Better utilization of space
Freeing up silicon real estate is one of the reasons that so much functionality has migrated from separate chips on a PCB into a single system on chip. The classic example of this is the smart phone SoC, which contains everything from video and audio subsystems to a phone, a GPS and a general-purpose processor for mail and search.

The goal in the future is to add even more functionality, but not just by adding in more transistors.

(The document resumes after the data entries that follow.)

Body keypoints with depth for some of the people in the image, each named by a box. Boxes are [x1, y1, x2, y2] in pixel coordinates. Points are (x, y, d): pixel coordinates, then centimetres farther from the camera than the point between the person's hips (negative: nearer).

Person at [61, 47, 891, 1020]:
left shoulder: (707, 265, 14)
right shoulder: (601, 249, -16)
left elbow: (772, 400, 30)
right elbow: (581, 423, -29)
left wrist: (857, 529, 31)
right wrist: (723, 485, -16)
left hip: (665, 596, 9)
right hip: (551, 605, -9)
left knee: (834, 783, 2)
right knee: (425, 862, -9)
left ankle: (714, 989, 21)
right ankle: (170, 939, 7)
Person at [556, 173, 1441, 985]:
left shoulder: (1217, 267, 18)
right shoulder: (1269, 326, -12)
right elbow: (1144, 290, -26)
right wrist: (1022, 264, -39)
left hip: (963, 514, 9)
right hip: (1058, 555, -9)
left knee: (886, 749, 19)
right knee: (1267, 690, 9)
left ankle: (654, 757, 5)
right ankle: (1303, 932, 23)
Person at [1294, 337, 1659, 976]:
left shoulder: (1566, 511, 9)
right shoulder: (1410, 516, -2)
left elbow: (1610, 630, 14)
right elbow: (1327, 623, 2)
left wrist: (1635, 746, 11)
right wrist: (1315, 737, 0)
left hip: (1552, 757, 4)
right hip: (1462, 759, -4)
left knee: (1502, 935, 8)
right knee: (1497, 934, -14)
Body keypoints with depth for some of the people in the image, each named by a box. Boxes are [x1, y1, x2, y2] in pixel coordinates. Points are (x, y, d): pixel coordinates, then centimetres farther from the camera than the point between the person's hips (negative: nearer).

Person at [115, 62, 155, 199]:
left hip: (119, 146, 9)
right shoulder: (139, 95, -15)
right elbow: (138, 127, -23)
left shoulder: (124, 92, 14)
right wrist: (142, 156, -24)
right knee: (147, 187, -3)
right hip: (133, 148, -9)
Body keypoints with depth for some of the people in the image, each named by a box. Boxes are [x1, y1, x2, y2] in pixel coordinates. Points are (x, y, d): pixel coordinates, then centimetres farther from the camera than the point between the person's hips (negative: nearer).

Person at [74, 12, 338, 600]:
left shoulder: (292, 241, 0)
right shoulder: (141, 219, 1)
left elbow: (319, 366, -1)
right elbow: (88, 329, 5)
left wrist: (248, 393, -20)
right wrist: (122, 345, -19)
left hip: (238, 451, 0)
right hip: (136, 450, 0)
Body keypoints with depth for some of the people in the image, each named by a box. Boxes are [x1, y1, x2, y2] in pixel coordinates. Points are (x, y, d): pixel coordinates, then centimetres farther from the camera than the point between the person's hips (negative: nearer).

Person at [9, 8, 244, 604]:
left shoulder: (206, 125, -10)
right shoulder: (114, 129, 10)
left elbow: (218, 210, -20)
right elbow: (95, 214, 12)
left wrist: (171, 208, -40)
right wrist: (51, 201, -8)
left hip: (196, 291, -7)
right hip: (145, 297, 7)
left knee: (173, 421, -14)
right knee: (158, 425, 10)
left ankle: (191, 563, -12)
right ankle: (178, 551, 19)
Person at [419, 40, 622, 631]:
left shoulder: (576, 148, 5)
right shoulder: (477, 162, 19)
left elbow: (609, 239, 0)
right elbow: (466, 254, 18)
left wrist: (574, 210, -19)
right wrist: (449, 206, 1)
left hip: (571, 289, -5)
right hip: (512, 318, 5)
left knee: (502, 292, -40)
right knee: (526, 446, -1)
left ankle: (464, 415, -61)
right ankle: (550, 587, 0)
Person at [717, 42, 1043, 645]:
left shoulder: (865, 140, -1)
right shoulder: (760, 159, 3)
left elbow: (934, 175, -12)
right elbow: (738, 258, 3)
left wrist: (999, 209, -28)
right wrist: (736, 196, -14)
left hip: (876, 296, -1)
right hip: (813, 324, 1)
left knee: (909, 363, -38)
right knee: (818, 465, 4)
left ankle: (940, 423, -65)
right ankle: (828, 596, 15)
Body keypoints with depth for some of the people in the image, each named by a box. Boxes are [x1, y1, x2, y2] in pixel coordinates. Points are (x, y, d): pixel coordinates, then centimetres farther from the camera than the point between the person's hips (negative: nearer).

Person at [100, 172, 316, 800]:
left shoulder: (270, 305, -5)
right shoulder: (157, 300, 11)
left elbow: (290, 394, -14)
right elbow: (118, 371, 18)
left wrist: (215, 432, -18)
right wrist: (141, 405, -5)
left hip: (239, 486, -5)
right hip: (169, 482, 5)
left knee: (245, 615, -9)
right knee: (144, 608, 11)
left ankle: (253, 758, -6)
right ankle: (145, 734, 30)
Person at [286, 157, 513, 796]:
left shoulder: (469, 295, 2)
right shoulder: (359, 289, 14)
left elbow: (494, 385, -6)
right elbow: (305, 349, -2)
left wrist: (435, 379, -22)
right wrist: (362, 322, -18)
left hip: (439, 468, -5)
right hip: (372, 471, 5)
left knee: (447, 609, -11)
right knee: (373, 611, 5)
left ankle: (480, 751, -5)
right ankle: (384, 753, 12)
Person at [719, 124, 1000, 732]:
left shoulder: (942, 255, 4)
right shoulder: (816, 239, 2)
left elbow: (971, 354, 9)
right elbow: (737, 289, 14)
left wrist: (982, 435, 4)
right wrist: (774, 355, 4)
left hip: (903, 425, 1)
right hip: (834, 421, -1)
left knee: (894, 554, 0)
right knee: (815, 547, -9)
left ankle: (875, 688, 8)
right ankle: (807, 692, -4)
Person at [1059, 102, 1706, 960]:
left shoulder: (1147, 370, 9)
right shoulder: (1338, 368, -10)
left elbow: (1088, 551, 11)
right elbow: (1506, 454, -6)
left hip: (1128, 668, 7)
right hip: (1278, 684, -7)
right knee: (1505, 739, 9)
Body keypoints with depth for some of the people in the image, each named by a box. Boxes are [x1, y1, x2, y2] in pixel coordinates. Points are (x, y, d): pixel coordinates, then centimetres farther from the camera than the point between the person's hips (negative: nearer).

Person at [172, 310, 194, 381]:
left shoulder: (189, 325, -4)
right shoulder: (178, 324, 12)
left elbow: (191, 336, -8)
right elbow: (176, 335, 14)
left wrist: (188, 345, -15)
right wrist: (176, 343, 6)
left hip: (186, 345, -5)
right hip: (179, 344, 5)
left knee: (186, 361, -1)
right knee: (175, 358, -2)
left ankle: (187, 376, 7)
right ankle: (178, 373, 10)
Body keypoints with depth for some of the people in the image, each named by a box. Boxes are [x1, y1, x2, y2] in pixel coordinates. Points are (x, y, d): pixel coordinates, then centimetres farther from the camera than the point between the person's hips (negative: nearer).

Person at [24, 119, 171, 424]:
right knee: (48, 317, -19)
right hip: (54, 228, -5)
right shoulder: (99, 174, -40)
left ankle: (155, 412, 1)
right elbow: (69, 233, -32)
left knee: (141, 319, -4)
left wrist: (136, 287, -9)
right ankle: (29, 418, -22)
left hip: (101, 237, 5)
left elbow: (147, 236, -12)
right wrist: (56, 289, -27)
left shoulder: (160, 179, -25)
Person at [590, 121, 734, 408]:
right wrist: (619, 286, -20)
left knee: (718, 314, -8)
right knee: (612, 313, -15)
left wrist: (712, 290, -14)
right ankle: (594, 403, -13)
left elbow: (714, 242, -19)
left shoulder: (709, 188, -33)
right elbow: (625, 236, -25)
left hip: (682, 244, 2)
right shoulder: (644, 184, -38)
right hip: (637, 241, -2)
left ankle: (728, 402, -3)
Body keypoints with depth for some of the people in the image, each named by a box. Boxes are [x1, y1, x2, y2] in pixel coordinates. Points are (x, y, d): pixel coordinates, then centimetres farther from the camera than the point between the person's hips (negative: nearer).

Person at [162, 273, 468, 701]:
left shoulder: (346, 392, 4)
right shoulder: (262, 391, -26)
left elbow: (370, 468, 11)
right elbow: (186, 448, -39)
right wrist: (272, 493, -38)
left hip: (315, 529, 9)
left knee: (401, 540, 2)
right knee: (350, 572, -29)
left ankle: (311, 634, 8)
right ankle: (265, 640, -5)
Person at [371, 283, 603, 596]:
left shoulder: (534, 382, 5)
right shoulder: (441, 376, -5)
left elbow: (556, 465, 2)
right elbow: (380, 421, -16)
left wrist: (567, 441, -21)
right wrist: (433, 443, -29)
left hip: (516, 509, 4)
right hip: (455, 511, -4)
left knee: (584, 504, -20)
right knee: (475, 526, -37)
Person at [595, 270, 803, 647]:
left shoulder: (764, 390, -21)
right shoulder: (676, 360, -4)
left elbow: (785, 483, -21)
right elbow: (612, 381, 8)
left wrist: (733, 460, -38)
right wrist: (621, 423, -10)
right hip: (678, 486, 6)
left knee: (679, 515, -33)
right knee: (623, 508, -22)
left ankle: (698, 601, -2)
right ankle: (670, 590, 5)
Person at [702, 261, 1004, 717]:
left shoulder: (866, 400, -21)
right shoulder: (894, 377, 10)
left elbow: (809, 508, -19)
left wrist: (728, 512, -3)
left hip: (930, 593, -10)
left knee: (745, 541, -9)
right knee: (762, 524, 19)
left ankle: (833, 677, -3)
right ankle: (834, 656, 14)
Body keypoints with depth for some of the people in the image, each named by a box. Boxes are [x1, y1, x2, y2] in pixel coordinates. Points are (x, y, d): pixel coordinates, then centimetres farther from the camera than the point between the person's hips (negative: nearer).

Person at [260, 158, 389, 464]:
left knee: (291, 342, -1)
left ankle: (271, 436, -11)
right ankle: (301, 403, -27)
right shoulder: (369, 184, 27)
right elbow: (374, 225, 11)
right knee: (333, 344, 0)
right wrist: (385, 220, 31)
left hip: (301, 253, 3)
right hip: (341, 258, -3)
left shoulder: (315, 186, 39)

“The next big target likely will be artificial intelligence,” said Cary Chin, director of marketing for low-power solutions at Synopsys. “If you look at the iPhone, Siri is a first step in that direction. But getting it to really work well will require more compute power, more storage, and much more efficiency. The number of transistors can’t measure that. Back in 1965, when Moore’s Law was first introduced, you could only measure circuits based on the number of transistors. There wasn’t enough processing power then, but over the years we’ve had more and more interaction with our devices. We’re seeing that with digital video today, and more AI is coming. That puts us against the idea of what’s the human part of this equation.”

The next 10 years
What’s interesting about Moore’s Law is that it originally was supposed to be an indication of what would happen over the course of a decade. It has been extended every decade since then, and the current view is that from a technology standpoint, there is a path clear down to at least 6 or 7nm.

It’s uncertain what will actually be manufactured using that technology, how it will be made, or who will be able to afford to design build them. An alternative approach is to stack die to gain some of the same benefits, or simply to improve what’s offered at existing nodes. But one thing is for certain—Moore’s Law will be talked about for decades to come, even if it isn’t the metric itself becomes less directly relevant.